— Что нужно сделать —
Перепишите отрывок о Жуковском, начиная со слов «Важным фактом биографии» и заканчивая словами «душевную красоту человека.», заменив «грусти» на «тоски».

— Предложенный фрагмент —
>>>>
Важным фактом биографии Жуковского, оказавшим существенное влияние на характер и тональность его лирической поэзии, явилась любовь поэта к своей племяннице М. А. Протасовой. И хотя его избранница отвечала ему взаимностью, в силу целого ряда причин им пришлось расстаться. Мотивы грусти и печали о несостоявшемся счастье стали ведущими в поэзии Жуковского. Но эта печаль носила не только личный характер. За ней скрывалась глубокая неудовлетворенность поэта окружающей действительностью, в которой не было места подлинным чувствам, где ущемлялось человеческое достоинство и единственной ценностью провозглашались власть и богатство.

Несовершенству существующего мира Жуковский противопоставлял вечные человеческие ценности: любовь, дружбу, великие порывы духа, душевную красоту человека.

Грусть и печаль лирического героя поэзии Жуковского были во многом условны и не всегда отражали подлинный характер поэта. Был он человеком достаточно волевым, умеющим твердо и последовательно отстаивать свои убеждения и взгляды. Он никогда не боялся открыто выступить в защиту гонимых и преследуемых. Известно, что именно Жуковский помог Пушкину избежать сурового наказания за свои вольнолюбивые стихотворения. Не один раз он хлопотал о смягчении участи осужденных декабристов, стремился облегчить положение преследуемых Т. Шевченко и А. Герцена.

Во время Отечественной войны Жуковский вступил в Московское ополчение и тогда же написал свое стихотворение «Певец во стане русских воинов», прославлявшее доблесть и героизм русской армии.

Самое деятельное участие поэт принимал в литературной борьбе и полемике своего времени: возглавил общество «Арзамас», писал сатирические стихи и эпиграммы, направленные против литературных староверов.
<<<<
— Исходные данные —
>>>>
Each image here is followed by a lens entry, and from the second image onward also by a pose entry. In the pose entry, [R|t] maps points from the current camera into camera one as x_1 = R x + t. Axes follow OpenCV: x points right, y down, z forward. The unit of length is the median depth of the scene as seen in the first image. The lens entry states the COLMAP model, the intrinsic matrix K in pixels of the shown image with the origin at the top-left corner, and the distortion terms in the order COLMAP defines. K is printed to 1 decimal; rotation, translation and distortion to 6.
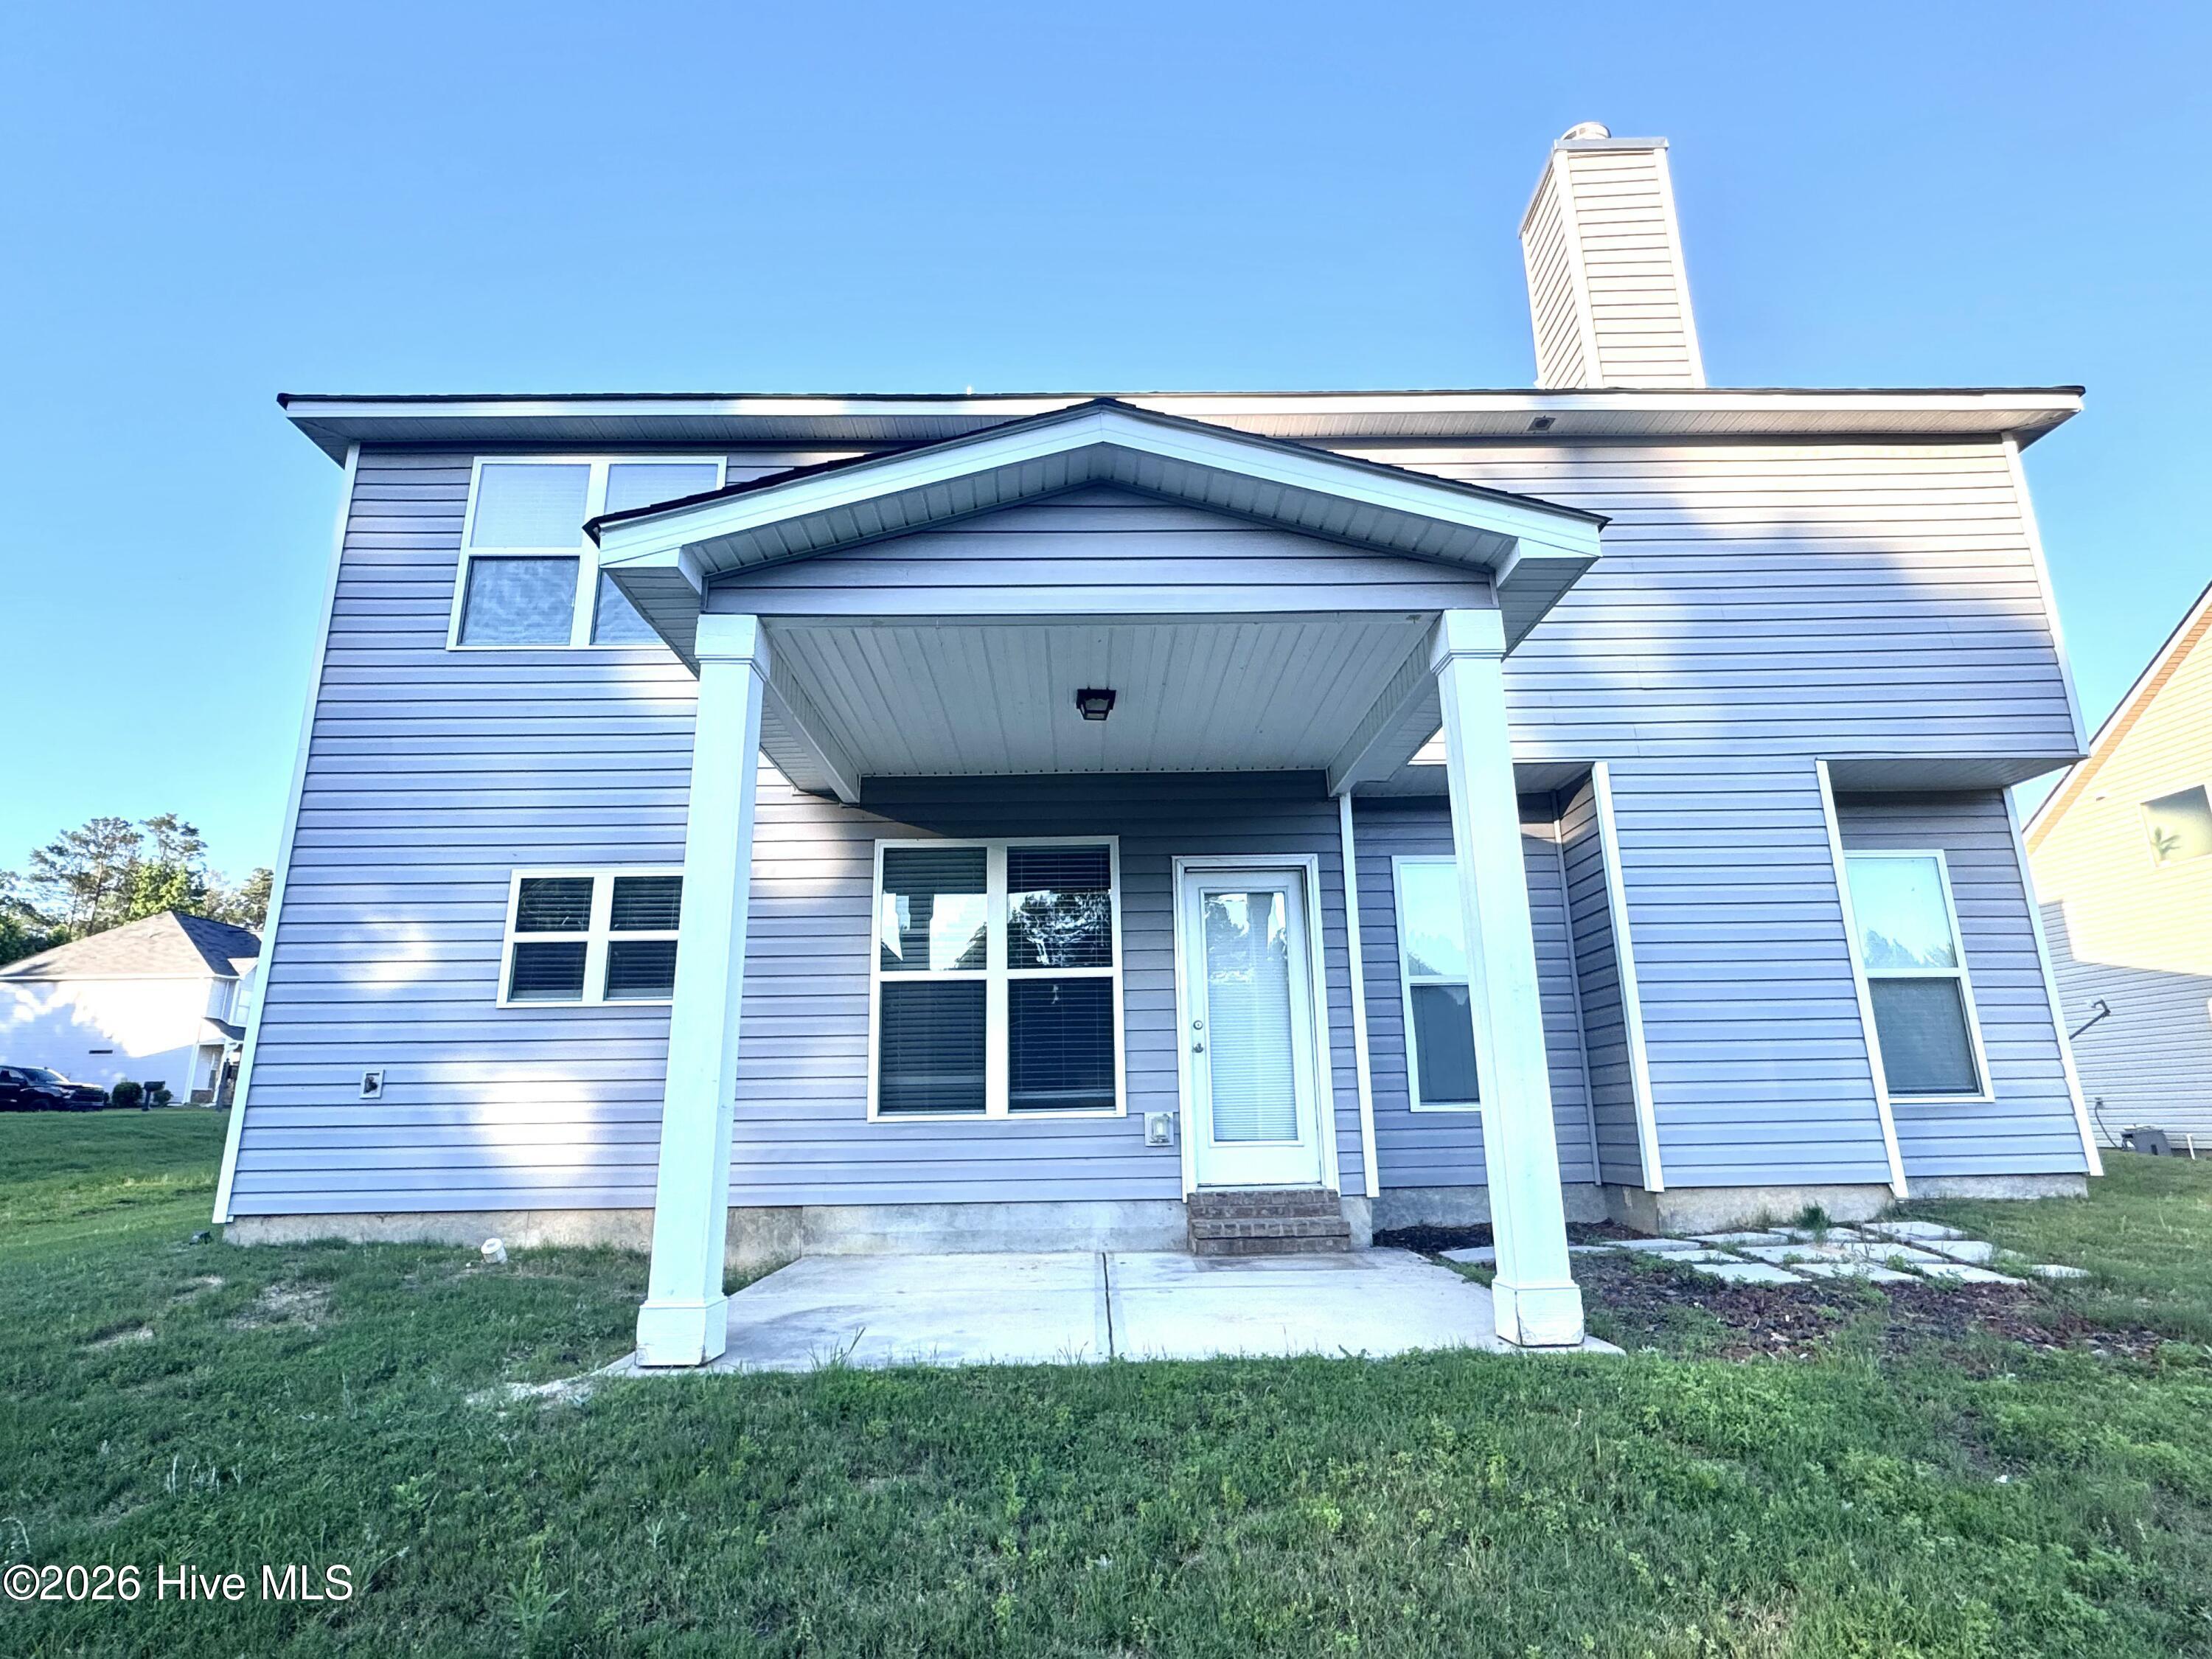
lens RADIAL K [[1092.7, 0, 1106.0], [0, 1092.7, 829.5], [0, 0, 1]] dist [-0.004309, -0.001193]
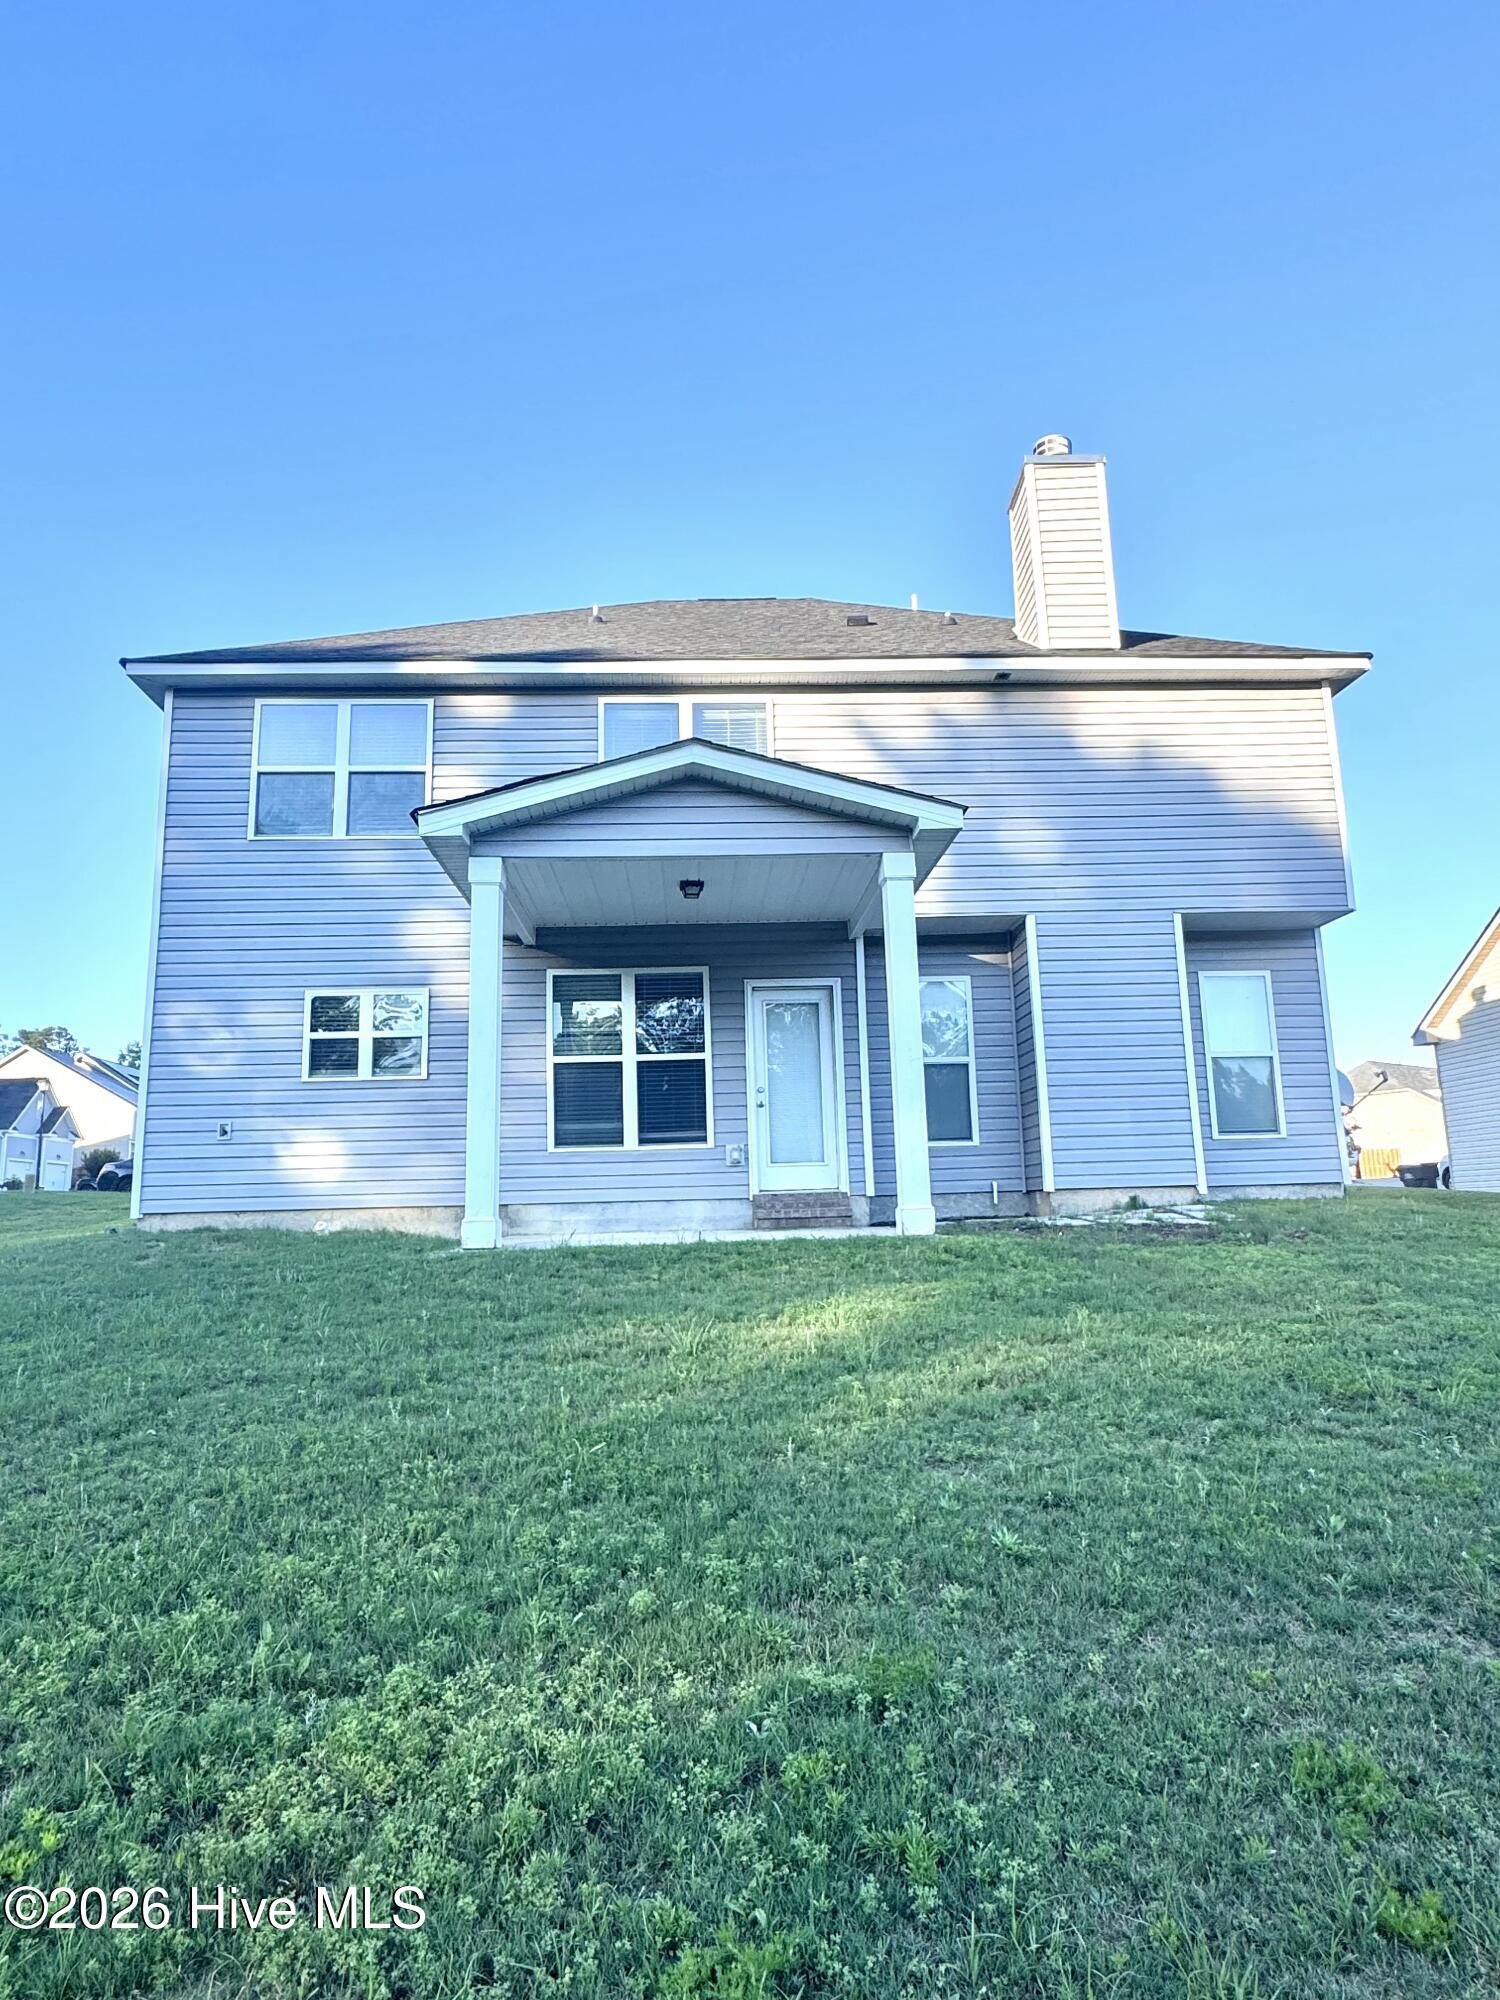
<<<<
— Готовый результат —
Важным фактом биографии Жуковского, оказавшим существенное влияние на характер и тональность его лирической поэзии, явилась любовь поэта к своей племяннице М. А. Протасовой. И хотя его избранница отвечала ему взаимностью, в силу целого ряда причин им пришлось расстаться. Мотивы тоски и печали о несостоявшемся счастье стали ведущими в поэзии Жуковского. Но эта печаль носила не только личный характер. За ней скрывалась глубокая неудовлетворенность поэта окружающей действительностью, в которой не было места подлинным чувствам, где ущемлялось человеческое достоинство и единственной ценностью провозглашались власть и богатство.

Несовершенству существующего мира Жуковский противопоставлял вечные человеческие ценности: любовь, дружбу, великие порывы духа, душевную красоту человека.